The Next Round questionne les pratiques du corps (ici le sport et plus précisément la boxe) à l’ère des dispositifs de réalité virtuelle. Un boxeur, dont les mouvements sont enregistrés par des capteurs, combat une simulation numérique d’un autre boxeur, présent dans un autre espace physique, à des centaines de kilomètres de lui.

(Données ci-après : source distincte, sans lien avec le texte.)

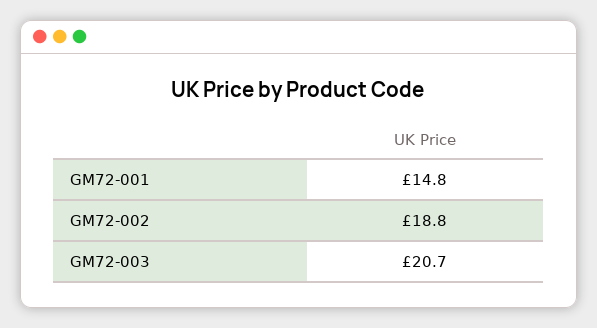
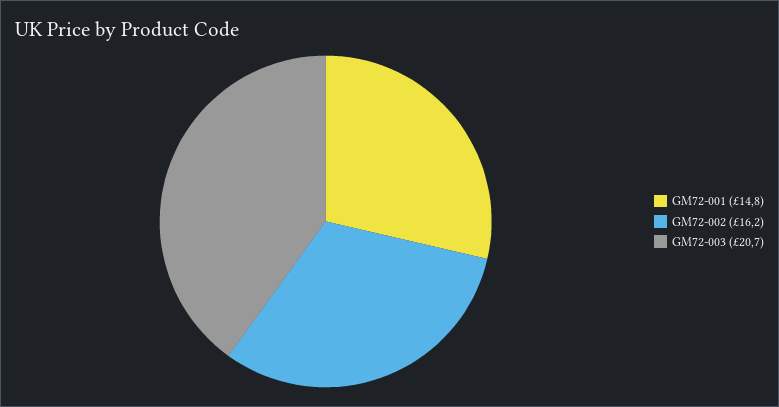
  {
    "GM72-001": 14.8,
-   "GM72-002": 18.8,
+   "GM72-002": 16.2,
    "GM72-003": 20.7
  }

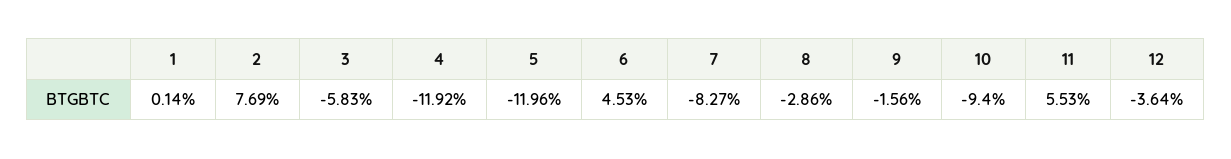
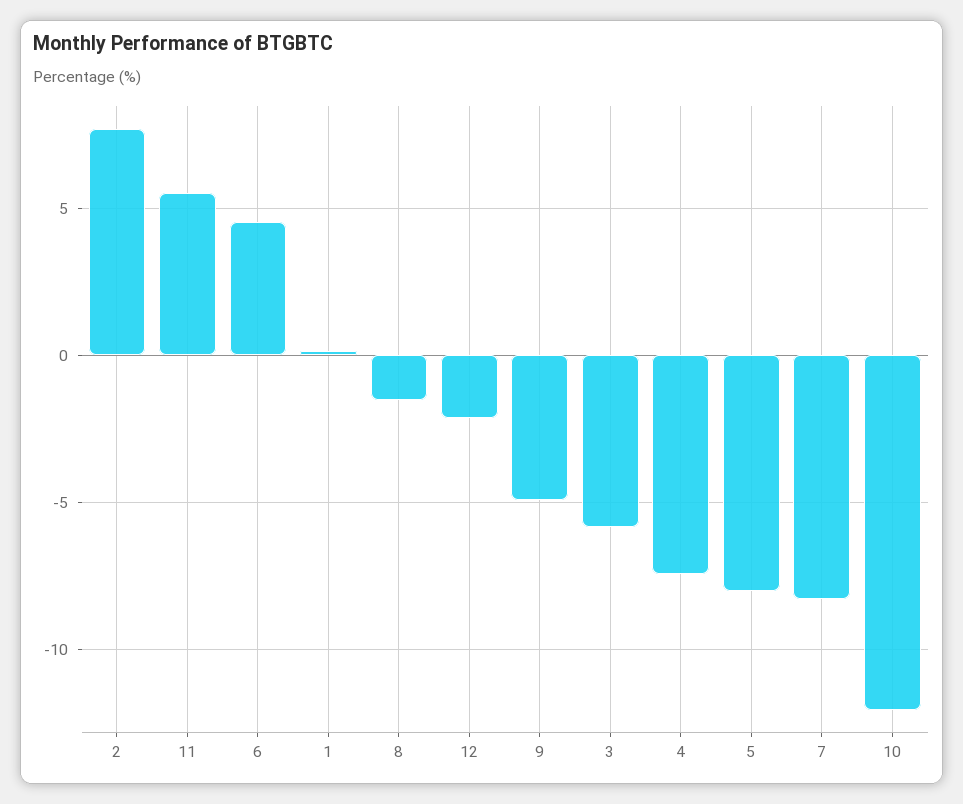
  {
    "1": 0.14,
    "2": 7.69,
    "3": -5.83,
-   "4": -11.92,
+   "4": -7.5,
-   "5": -11.96,
+   "5": -8,
    "6": 4.53,
    "7": -8.27,
-   "8": -2.86,
+   "8": -1.5,
-   "9": -1.56,
+   "9": -5,
-   "10": -9.4,
+   "10": -12,
    "11": 5.53,
-   "12": -3.64
+   "12": -2
  }

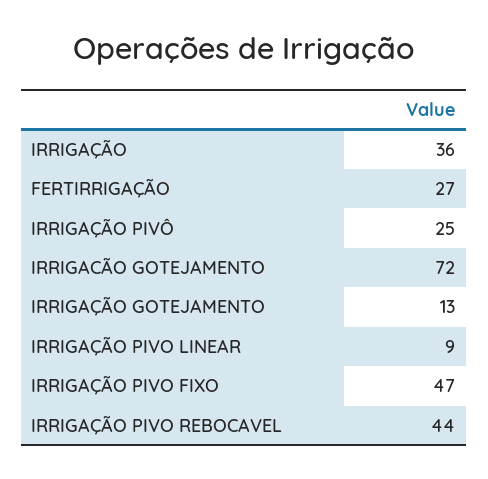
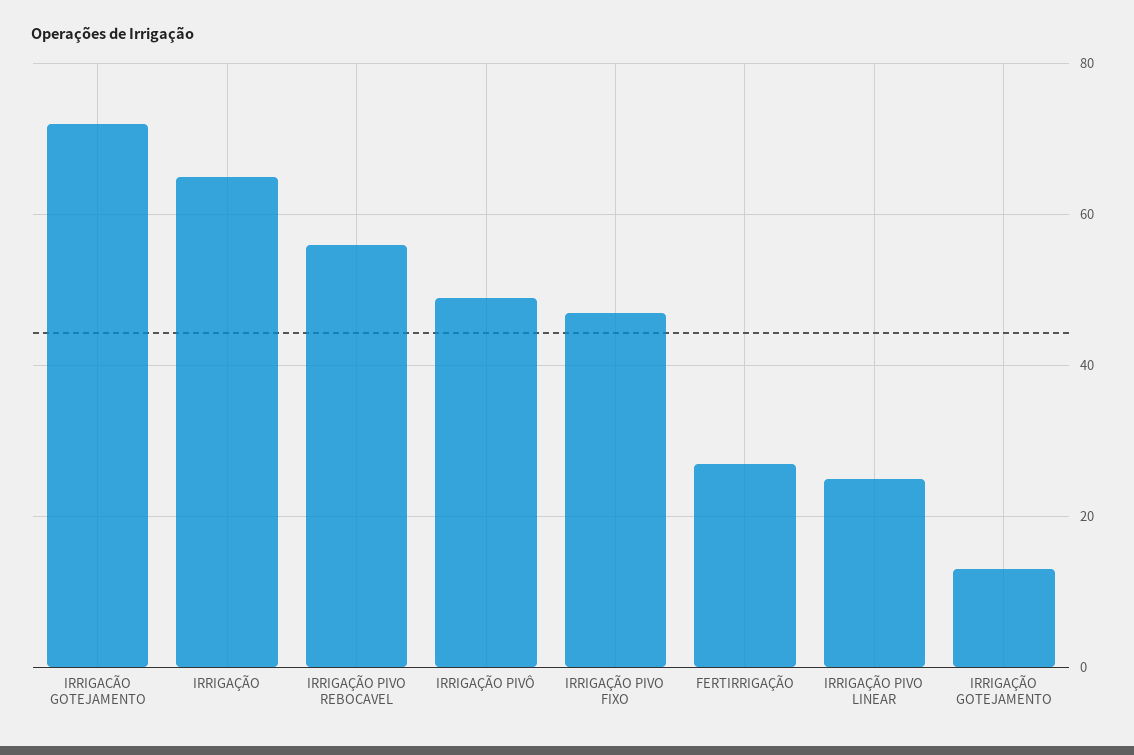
  {
-   "IRRIGAÇÃO": 36,
+   "IRRIGAÇÃO": 65,
    "FERTIRRIGAÇÃO": 27,
-   "IRRIGAÇÃO PIVÔ": 25,
+   "IRRIGAÇÃO PIVÔ": 50,
    "IRRIGACÃO GOTEJAMENTO": 72,
    "IRRIGAÇÃO GOTEJAMENTO": 13,
-   "IRRIGAÇÃO PIVO LINEAR": 9,
+   "IRRIGAÇÃO PIVO LINEAR": 25,
    "IRRIGAÇÃO PIVO FIXO": 47,
-   "IRRIGAÇÃO PIVO REBOCAVEL": 44
+   "IRRIGAÇÃO PIVO REBOCAVEL": 55
  }

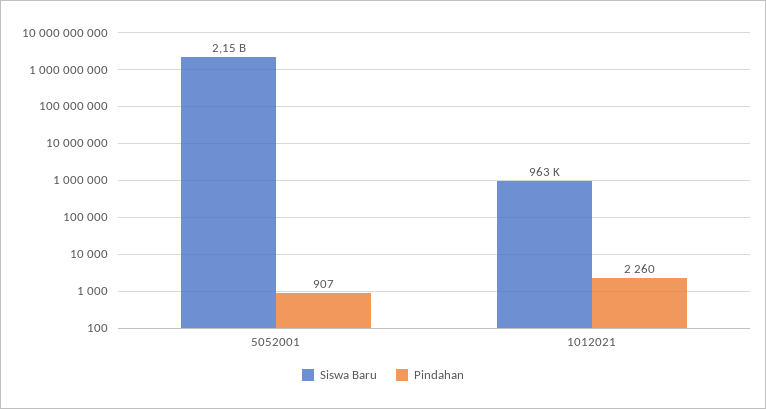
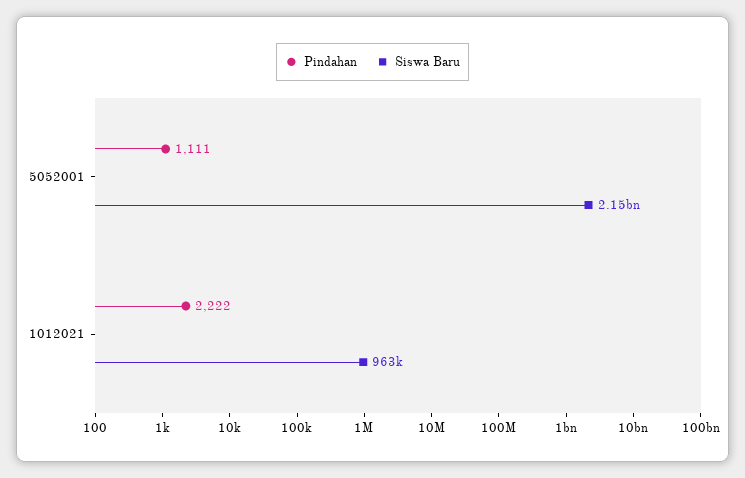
  {
    "Siswa Baru": {
      "5052001": 2150000000,
      "1012021": 963000
    },
    "Pindahan": {
-     "5052001": 907,
+     "5052001": 1111,
-     "1012021": 2260
+     "1012021": 2222
    }
  }

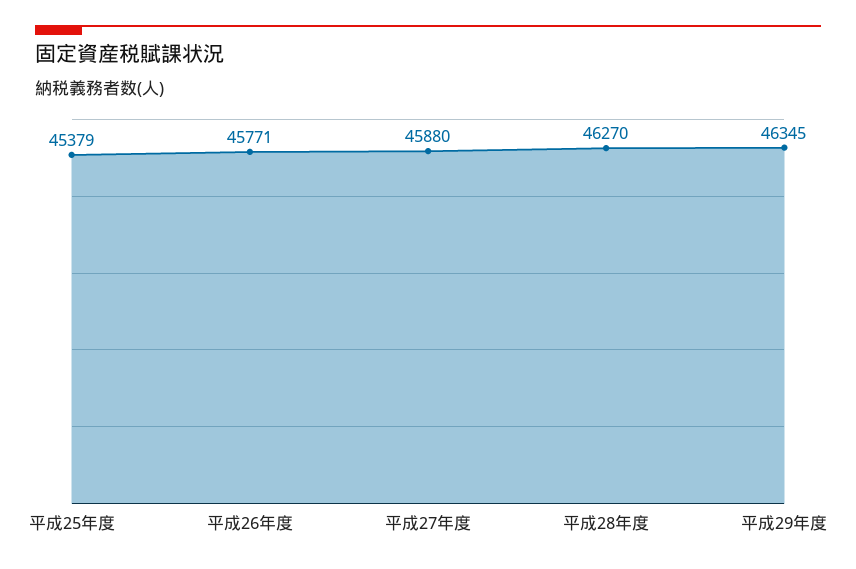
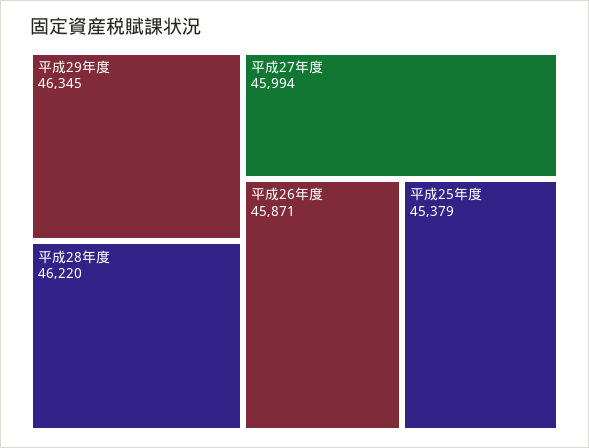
  {
    "平成25年度": 45379,
-   "平成26年度": 45771,
+   "平成26年度": 45871,
-   "平成27年度": 45880,
+   "平成27年度": 45994,
-   "平成28年度": 46270,
+   "平成28年度": 46220,
    "平成29年度": 46345
  }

Quentin Lannes, Biolympics, 2016

installation, six bâches rétro-illuminables, 185 x 123,5 cm chacune, douze réglettes LED


Quentin Lannes développe une fiction à partir de la première compétition sportive d’athlètes bioniques assistés par des interfaces cerveau-machine. Les images de cette futurologie sont retro-éclairés par un système de tubes LED placé au fond de l’espace d’exposition, transformant la galerie en une sorte de lightbox. Les visiteurs peuvent découvrir une série d’images en dyptique qui se succèderont pendant le temps de l’exposition. En entrant dans l’espace d’exposition, les visiteurs découvrent l’installation, l’envers du décor, et la machinerie low tech qui contraste avec la très haute technologie évoquée dans les représentations de l’interface neuronale directe. La science-fiction se déploie dans un futur et une géographie tous deux très proches. En effet, le premier championnat sportif avec des athlètes handisport assistés par une communication cerveau-machine se tiendra en octobre 2016 à Zürich.